Hier findest Du einen Film über die letzte Ausstellung in Koblenz Blumenfarbentanzzeiten im TV-Mittelrhein

Pünktchen, Pünktchen, Pünktchen -was sollen mir die Punkte sagen?     - Reinhild Mackowiak

Taucht der Betrachter in die figurative Bilderwelt von Maike Kloss ein, so erschließt sich ihm eine farbige, üppige, strahlende, dichte Welt von Märchen, Träumen und Phantasien, thematisch auch inspiriert von persönlichen Begegnungen und realen Erlebnissen. Die dargestellten Wesen sind umgeben von überbordender Vegetation, verharren in unbestimmten Räumen sowie in bisweilen „inneren“ Landschaften. Die Figuren verschmelzen förmlich in und mit ihrem Umraum. Dabei geht Maike Kloss so weit, dass das Ornament sich über die gesamte Bildfläche ausdehnt. Köpfe, Hände und Arme nehmen sich in ihrer Körperlichkeit stark zurück. Charakteristisch für ihre Malerei sind Flächigkeit, Fragmentierung, Verdichtung und ornamentale Abstraktion, die die besondere, bisweilen atmosphärisch ambivalente Stimmung der Bilder erzeugen. Die Dargestellten wirken merkwürdig entrückt; ihre Gesten, Handlungen und Mimik lassen sich nicht eindeutig bestimmen. Im Gegensatz zum stark akzentuierten Ornament wirken Köpfe, Gesichter, Arme, Hände, Beine und Füße in der Farbgebung sehr reduziert. Die Gesichtszüge sind durch Einsatz von Zeichnung mit wenigen Linien festgelegt und stehen in eigenartigem Kontrast zum Körper, der durch flächiges Ornament definiert ist. Persönliche Beobachtungen, die Maike Kloss im Freundes- und Bekanntenkreis macht, regen sie zur bildnerischen Wiedergabe an. Seit einiger Zeit fließen Textzeilen aus der Lyrik von Paul Celan, Hermann Hesse, Gioconda Belli, Ingeborg Bachmann und anderen in ihre Werke ein. Bild und Text ergänzen sich dabei, eröffnen dem Betrachter weitere inhaltliche Dimensionen,  steigern aber auch die formalen Qualitäten der gesamten Bildkomposition.
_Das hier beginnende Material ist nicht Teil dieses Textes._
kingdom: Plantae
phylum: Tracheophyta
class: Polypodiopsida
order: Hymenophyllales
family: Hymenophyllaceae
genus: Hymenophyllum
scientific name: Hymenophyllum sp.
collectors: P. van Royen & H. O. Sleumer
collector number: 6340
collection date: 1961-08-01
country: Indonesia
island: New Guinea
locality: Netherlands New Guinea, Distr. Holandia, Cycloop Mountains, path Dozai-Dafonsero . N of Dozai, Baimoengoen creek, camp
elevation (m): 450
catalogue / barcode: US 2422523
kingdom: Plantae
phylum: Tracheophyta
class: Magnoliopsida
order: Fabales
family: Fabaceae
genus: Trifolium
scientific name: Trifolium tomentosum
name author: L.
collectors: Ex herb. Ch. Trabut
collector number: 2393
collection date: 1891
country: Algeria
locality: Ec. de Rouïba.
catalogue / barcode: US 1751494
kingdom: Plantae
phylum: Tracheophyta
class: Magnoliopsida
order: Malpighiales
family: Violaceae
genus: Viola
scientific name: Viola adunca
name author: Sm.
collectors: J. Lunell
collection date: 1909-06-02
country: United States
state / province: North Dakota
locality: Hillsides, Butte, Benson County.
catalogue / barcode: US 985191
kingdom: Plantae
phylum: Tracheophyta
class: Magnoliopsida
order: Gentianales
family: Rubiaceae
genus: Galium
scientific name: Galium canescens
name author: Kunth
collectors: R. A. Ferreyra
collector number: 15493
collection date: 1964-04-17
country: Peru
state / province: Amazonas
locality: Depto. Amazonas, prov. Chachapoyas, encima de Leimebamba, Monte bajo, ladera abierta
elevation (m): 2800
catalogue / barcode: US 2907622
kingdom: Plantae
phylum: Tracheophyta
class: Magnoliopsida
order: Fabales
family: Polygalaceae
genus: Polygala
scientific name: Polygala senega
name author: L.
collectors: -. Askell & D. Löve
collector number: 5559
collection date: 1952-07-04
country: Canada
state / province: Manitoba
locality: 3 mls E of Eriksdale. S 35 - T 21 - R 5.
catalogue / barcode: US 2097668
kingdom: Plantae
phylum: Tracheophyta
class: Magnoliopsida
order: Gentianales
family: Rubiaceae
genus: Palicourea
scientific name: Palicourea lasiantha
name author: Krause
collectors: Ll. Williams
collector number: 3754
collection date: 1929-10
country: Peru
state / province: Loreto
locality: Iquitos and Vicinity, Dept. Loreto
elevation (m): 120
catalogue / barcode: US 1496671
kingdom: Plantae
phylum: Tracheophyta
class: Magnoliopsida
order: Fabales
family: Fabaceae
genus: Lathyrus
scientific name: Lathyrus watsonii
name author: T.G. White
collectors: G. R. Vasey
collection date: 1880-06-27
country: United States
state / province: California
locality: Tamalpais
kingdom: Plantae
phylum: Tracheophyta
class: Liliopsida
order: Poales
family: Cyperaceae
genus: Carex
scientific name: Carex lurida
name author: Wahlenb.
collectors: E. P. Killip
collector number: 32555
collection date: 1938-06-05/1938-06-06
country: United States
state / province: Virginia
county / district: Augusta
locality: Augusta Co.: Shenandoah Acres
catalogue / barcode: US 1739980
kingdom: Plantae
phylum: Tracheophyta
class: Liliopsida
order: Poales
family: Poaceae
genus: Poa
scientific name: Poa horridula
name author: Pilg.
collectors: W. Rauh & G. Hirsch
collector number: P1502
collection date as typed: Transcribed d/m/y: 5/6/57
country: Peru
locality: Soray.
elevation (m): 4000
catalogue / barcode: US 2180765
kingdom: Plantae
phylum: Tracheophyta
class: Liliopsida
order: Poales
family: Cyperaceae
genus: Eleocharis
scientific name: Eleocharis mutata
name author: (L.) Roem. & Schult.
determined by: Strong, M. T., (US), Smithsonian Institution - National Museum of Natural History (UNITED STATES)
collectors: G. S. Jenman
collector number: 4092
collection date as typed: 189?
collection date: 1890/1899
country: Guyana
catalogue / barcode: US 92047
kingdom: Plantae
Mit dem Tango hat sich Maike Kloss einen neuen Themenbereich erschlossen, der ihr Interesse an Bewegungsformen und Bewegungsabläufen zeigt. Zunächst werden die Tanzenden beim Tango skizziert, danach im Atelier die figürlichen Details mit malerischen Mitteln zu neuen Gruppierungen und Ausschnitten zusammengesetzt. Die Räumlichkeiten, in denen sich die Bewegungen und die Begegnungen der Paare ereignen, unterstreichen wirkungsvoll das Geschehen: Die Tanzenden sind zu einem dichten Gefüge verflochten, bisweilen bleibt der Raum nicht näher definiert; die Hintergrundpaare verleihen ihm Tiefe, die Spannung erzeugt. Für diese Momentaufnahmen fügt Maike Kloss unterschiedliche Bewegungsrichtungen, Drehungen, Überschneidungen und Fragmentierungen des Motivs zusammen. Die Flüchtigkeit und Dynamik der Bewegungen lässt subtil rhythmisierte Gruppenbilder entstehen.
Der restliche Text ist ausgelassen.